Acclaimed Paris-based pianist Benoît Delbecq has been awarded the Grand Prix de l'Académie Charles Cros for his simultaneously released Songlines CDs, Circles and Calligrams and The Sixth Jump, it was announced November 25 in Paris. The prize, which is the most influential music award in France, is accorded annually in some 13 categories, including popular French song, classical music, contemporary music, world music and jazz, encompassing both CDs and DVDs, as well as for outstanding books of musicology. Delbecq is the first artist to have won in the Jazz category for two recordings. Previous jazz winners include Steve Swallow, Daniel Humair/Joachim Kuhn/Tony Malaby and Terence Blanchard.
The Académie Charles Cros (Charles Cros Academy) is a French organization that acts as an intermediary between government cultural policy makers and professionals in music and the recording industry. Founded in 1947, it is composed of fifty members specializing in music criticism, sound recording and culture, and was named in honor of Charles Cros (1842-1888), an inventor and poet who was one of the pioneers of sound recording. Since 1948 the Académie has awarded the Grand Prix du Disque to recognize achievements in recorded music.

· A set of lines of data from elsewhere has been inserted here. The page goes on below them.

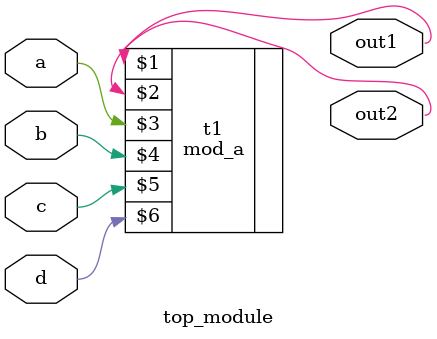
<source format=v>
module top_module ( 
    input a, 
    input b, 
    input c,
    input d,
    output out1,
    output out2
);
    mod_a t1(out1, out2, a, b, c, d);

endmodule

</source>
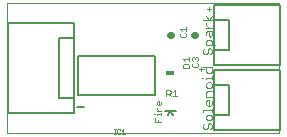
<source format=gto>
G75*
%MOIN*%
%OFA0B0*%
%FSLAX25Y25*%
%IPPOS*%
%LPD*%
%AMOC8*
5,1,8,0,0,1.08239X$1,22.5*
%
%ADD10C,0.00000*%
%ADD11C,0.00500*%
%ADD12C,0.00300*%
%ADD13C,0.02200*%
%ADD14C,0.00800*%
%ADD15R,0.03000X0.01800*%
%ADD16C,0.00100*%
D10*
X0001800Y0045107D02*
X0001800Y0088414D01*
X0092351Y0088414D01*
X0092351Y0045107D01*
X0001800Y0045107D01*
D11*
X0002300Y0051800D02*
X0002300Y0081800D01*
X0024300Y0081800D01*
X0024300Y0076800D01*
X0019300Y0076800D01*
X0019300Y0056800D01*
X0024300Y0056800D01*
X0024300Y0051800D01*
X0002300Y0051800D01*
X0024300Y0056800D02*
X0024300Y0076800D01*
X0025050Y0053801D02*
X0027385Y0053801D01*
X0070800Y0051300D02*
X0070800Y0046300D01*
X0092800Y0046300D01*
X0092800Y0066300D01*
X0070800Y0066300D01*
X0070800Y0061300D01*
X0075800Y0061300D01*
X0075800Y0051300D01*
X0070800Y0051300D01*
X0070800Y0061300D01*
X0070800Y0067800D02*
X0070800Y0072800D01*
X0075800Y0072800D01*
X0075800Y0082800D01*
X0070800Y0082800D01*
X0070800Y0087800D01*
X0092800Y0087800D01*
X0092800Y0067800D01*
X0070800Y0067800D01*
X0070800Y0072800D02*
X0070800Y0082800D01*
D12*
X0070150Y0082745D02*
X0067248Y0082745D01*
X0068215Y0081741D02*
X0068215Y0081257D01*
X0069183Y0080290D01*
X0070150Y0080290D02*
X0068215Y0080290D01*
X0068699Y0079278D02*
X0070150Y0079278D01*
X0070150Y0077827D01*
X0069666Y0077343D01*
X0069183Y0077827D01*
X0069183Y0079278D01*
X0068699Y0079278D02*
X0068215Y0078794D01*
X0068215Y0077827D01*
X0068699Y0076331D02*
X0069666Y0076331D01*
X0070150Y0075848D01*
X0070150Y0074397D01*
X0071117Y0074397D02*
X0068215Y0074397D01*
X0068215Y0075848D01*
X0068699Y0076331D01*
X0069183Y0073385D02*
X0069666Y0073385D01*
X0070150Y0072901D01*
X0070150Y0071934D01*
X0069666Y0071450D01*
X0068699Y0071934D02*
X0068699Y0072901D01*
X0069183Y0073385D01*
X0067731Y0073385D02*
X0067248Y0072901D01*
X0067248Y0071934D01*
X0067731Y0071450D01*
X0068215Y0071450D01*
X0068699Y0071934D01*
X0065550Y0070291D02*
X0065550Y0069590D01*
X0065200Y0069240D01*
X0065200Y0068431D02*
X0065550Y0068081D01*
X0065550Y0067381D01*
X0065200Y0067030D01*
X0063799Y0067030D01*
X0063448Y0067381D01*
X0063448Y0068081D01*
X0063799Y0068431D01*
X0063799Y0069240D02*
X0063448Y0069590D01*
X0063448Y0070291D01*
X0063799Y0070641D01*
X0064149Y0070641D01*
X0064499Y0070291D01*
X0064849Y0070641D01*
X0065200Y0070641D01*
X0065550Y0070291D01*
X0064499Y0070291D02*
X0064499Y0069941D01*
X0062650Y0069860D02*
X0060548Y0069860D01*
X0061249Y0069160D01*
X0060899Y0068351D02*
X0060548Y0068001D01*
X0060548Y0066950D01*
X0062650Y0066950D01*
X0062650Y0068001D01*
X0062300Y0068351D01*
X0060899Y0068351D01*
X0062650Y0069160D02*
X0062650Y0070561D01*
X0066651Y0067201D02*
X0066651Y0065800D01*
X0067351Y0066501D02*
X0065950Y0066501D01*
X0067248Y0067046D02*
X0070150Y0067046D01*
X0070150Y0065595D01*
X0069666Y0065111D01*
X0068699Y0065111D01*
X0068215Y0065595D01*
X0068215Y0067046D01*
X0070150Y0064114D02*
X0070150Y0063147D01*
X0070150Y0063631D02*
X0068215Y0063631D01*
X0068215Y0063147D01*
X0067248Y0063631D02*
X0066764Y0063631D01*
X0068699Y0062135D02*
X0068215Y0061652D01*
X0068215Y0060684D01*
X0068699Y0060200D01*
X0069666Y0060200D01*
X0070150Y0060684D01*
X0070150Y0061652D01*
X0069666Y0062135D01*
X0068699Y0062135D01*
X0068699Y0059189D02*
X0070150Y0059189D01*
X0068699Y0059189D02*
X0068215Y0058705D01*
X0068215Y0057254D01*
X0070150Y0057254D01*
X0069183Y0056242D02*
X0069183Y0054307D01*
X0069666Y0054307D02*
X0068699Y0054307D01*
X0068215Y0054791D01*
X0068215Y0055759D01*
X0068699Y0056242D01*
X0069183Y0056242D01*
X0070150Y0055759D02*
X0070150Y0054791D01*
X0069666Y0054307D01*
X0070150Y0053311D02*
X0070150Y0052343D01*
X0070150Y0052827D02*
X0067248Y0052827D01*
X0067248Y0052343D01*
X0068699Y0051331D02*
X0068215Y0050848D01*
X0068215Y0049880D01*
X0068699Y0049397D01*
X0069666Y0049397D01*
X0070150Y0049880D01*
X0070150Y0050848D01*
X0069666Y0051331D01*
X0068699Y0051331D01*
X0069183Y0048385D02*
X0068699Y0047901D01*
X0068699Y0046934D01*
X0068215Y0046450D01*
X0067731Y0046450D01*
X0067248Y0046934D01*
X0067248Y0047901D01*
X0067731Y0048385D01*
X0069183Y0048385D02*
X0069666Y0048385D01*
X0070150Y0047901D01*
X0070150Y0046934D01*
X0069666Y0046450D01*
X0058561Y0057450D02*
X0057160Y0057450D01*
X0057860Y0057450D02*
X0057860Y0059552D01*
X0057160Y0058851D01*
X0056351Y0058501D02*
X0056001Y0058151D01*
X0054950Y0058151D01*
X0055651Y0058151D02*
X0056351Y0057450D01*
X0056351Y0058501D02*
X0056351Y0059201D01*
X0056001Y0059552D01*
X0054950Y0059552D01*
X0054950Y0057450D01*
X0053150Y0055526D02*
X0053150Y0054825D01*
X0052800Y0054475D01*
X0052099Y0054475D01*
X0051749Y0054825D01*
X0051749Y0055526D01*
X0052099Y0055876D01*
X0052449Y0055876D01*
X0052449Y0054475D01*
X0051749Y0053684D02*
X0051749Y0053334D01*
X0052449Y0052633D01*
X0051749Y0052633D02*
X0053150Y0052633D01*
X0053150Y0051860D02*
X0053150Y0051160D01*
X0053150Y0051510D02*
X0051749Y0051510D01*
X0051749Y0051160D01*
X0051048Y0051510D02*
X0050698Y0051510D01*
X0051048Y0050351D02*
X0051048Y0048950D01*
X0053150Y0048950D01*
X0052099Y0048950D02*
X0052099Y0049651D01*
X0059799Y0077030D02*
X0061200Y0077030D01*
X0061550Y0077381D01*
X0061550Y0078081D01*
X0061200Y0078431D01*
X0061550Y0079240D02*
X0061550Y0080641D01*
X0061550Y0079941D02*
X0059448Y0079941D01*
X0060149Y0079240D01*
X0059799Y0078431D02*
X0059448Y0078081D01*
X0059448Y0077381D01*
X0059799Y0077030D01*
X0069183Y0082745D02*
X0068215Y0084196D01*
X0069183Y0082745D02*
X0070150Y0084196D01*
X0069151Y0085800D02*
X0069151Y0087201D01*
X0069851Y0086501D02*
X0068450Y0086501D01*
D13*
X0064420Y0077800D02*
X0064180Y0077800D01*
X0056420Y0077800D02*
X0056180Y0077800D01*
D14*
X0051200Y0070800D02*
X0051200Y0057800D01*
X0025400Y0057800D01*
X0025400Y0070800D01*
X0051200Y0070800D01*
X0054489Y0052469D02*
X0056300Y0052469D01*
X0057220Y0051249D01*
X0058111Y0052469D02*
X0056300Y0052469D01*
X0056200Y0052409D02*
X0055440Y0051249D01*
D15*
X0056300Y0065300D03*
D16*
X0038172Y0045000D02*
X0037671Y0045000D01*
X0037922Y0045000D02*
X0037922Y0046501D01*
X0038172Y0046501D02*
X0037671Y0046501D01*
X0038653Y0046251D02*
X0038653Y0045250D01*
X0038904Y0045000D01*
X0039404Y0045000D01*
X0039654Y0045250D01*
X0040127Y0045000D02*
X0041128Y0045000D01*
X0040627Y0045000D02*
X0040627Y0046501D01*
X0040127Y0046001D01*
X0039654Y0046251D02*
X0039404Y0046501D01*
X0038904Y0046501D01*
X0038653Y0046251D01*
M02*

</source>
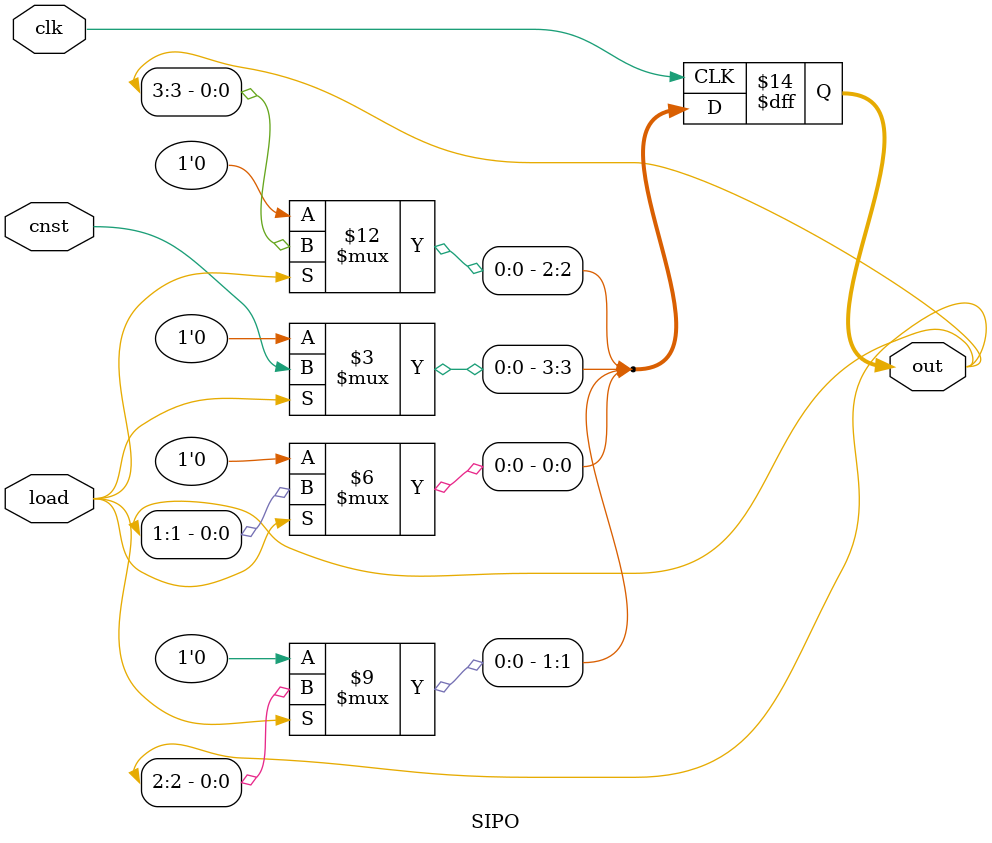
<source format=v>
`timescale 1ns / 1ps


module SIPO(clk,load,cnst,out);
input clk,load,cnst;
output reg [3:0]out;



always@(posedge clk)
begin
    if(load)
       begin
       out[3] <= cnst;
       out[2] <= out[3];
       out[1] <= out[2];
       out[0] <= out[1];
       end
    else
        out = 4'b0000;
          
end
endmodule

</source>
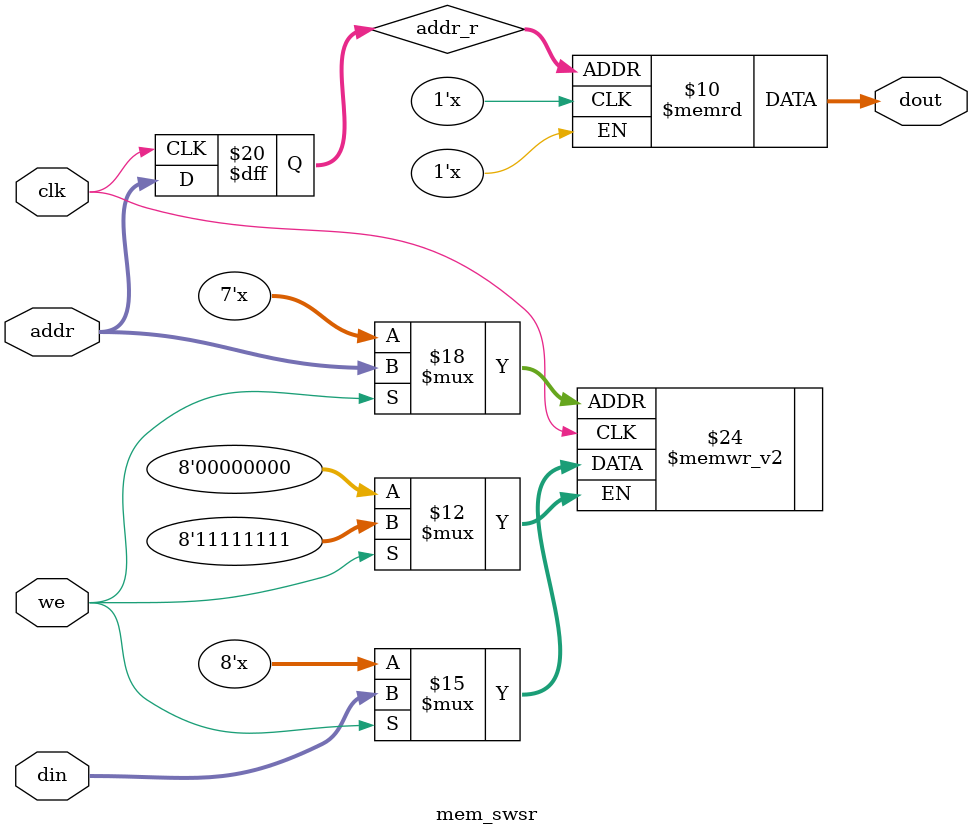
<source format=sv>

module mem_swsr
    #(parameter W=8, D=128, localparam DW=$clog2(D))
    (
    input logic clk,
    input logic we,
    input logic [DW-1:0] addr,
    input logic [W-1:0]  din,
    output logic [W-1:0] dout
    );

    logic [W-1:0] ram_array [D-1:0];
    logic [DW-1:0] addr_r;

    always_ff @(posedge clk) begin
        if (we) ram_array[addr] <= din;
    end

    always_ff @(posedge clk) begin
        addr_r <= addr;
    end

    assign dout = ram_array[addr_r];

endmodule

</source>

The Sixth Jump has also just been named one of Jazz Magazine/Jazzman’s 12 Choc de l’année best of year jazz recordings. The magazine’s review cites Delbecq’s “dreamlike and ultra-sensory” universe and “new purely pianistic élan.”
Circles and Calligrams and The Sixth Jump are Delbecq's ninth and tenth releases for Songlines, including various collaborations and the co-led groups Kartet and Poolplayers. On the two CDs the Paris-based pianist has recorded two slightly overlapping programs of his compositions, some new, some revisited. Returning to the solo piano on Circles and Calligrams following his remarkable piano duo of 2009 with Andy Milne, Where is Pannonica?, and his 2003 solo debut Nu-turn, and presenting his first trio on The Sixth Jump, Delbecq offers a career summary of sorts while continuing to advance and refine his unique approach. Lauded as “one of the avatars of prepared piano” by Jazz Times, he is noted for traveling, as the New York Times review of both CDs states, “...a mixed continuum of modern jazz, indigenous folk, and contemporary classical...”
Delbecq's trio on The Sixth Jump features Jean-Jacques Avenel, who was Steve Lacy's preferred bassist for 20 years, and Congolese drummer Emile Biayenda, who uses two snare drums and two gourds, with an ankle shaker attached to his bass drum. Another notable feature of both releases are the remixes, which present new sonic perspectives on the music making. On The Sixth Jump the remixes are by drummer/electronics wizard Steve Argüelles, who Delbecq has collaborated with for 20 years in groups such as the Recyclers and Delbecq 5, and for the past 13 years in the duo Ambitronix.